**TASK INSTRUCTIONS:**
Copy the lines below, beginning with the one that contains "- [ ] support message encryption" and continuing through the final line, exactly as written and with no other lines.

**EXERCISE DATA:**
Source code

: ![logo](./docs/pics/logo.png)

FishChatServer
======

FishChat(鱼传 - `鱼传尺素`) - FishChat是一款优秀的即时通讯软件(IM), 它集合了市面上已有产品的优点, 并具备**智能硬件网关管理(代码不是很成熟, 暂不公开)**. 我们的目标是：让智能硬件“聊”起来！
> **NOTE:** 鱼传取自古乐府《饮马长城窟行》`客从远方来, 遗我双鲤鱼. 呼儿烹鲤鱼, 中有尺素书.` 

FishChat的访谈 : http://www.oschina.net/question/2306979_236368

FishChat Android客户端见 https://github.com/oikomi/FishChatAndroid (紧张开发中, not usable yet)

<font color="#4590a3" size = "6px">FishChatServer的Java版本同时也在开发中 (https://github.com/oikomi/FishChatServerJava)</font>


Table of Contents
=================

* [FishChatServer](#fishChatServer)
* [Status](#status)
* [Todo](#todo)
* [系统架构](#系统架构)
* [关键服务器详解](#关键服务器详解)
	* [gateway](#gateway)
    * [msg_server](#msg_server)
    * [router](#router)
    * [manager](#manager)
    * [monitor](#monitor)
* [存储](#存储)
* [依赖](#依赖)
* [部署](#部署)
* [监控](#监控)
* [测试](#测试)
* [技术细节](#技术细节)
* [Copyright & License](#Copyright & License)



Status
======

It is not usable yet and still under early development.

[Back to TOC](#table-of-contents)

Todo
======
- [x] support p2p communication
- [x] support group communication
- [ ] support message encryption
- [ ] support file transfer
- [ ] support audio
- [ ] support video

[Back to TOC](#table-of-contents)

**EXPECTED ANSWER:**
- [ ] support message encryption
- [ ] support file transfer
- [ ] support audio
- [ ] support video

[Back to TOC](#table-of-contents)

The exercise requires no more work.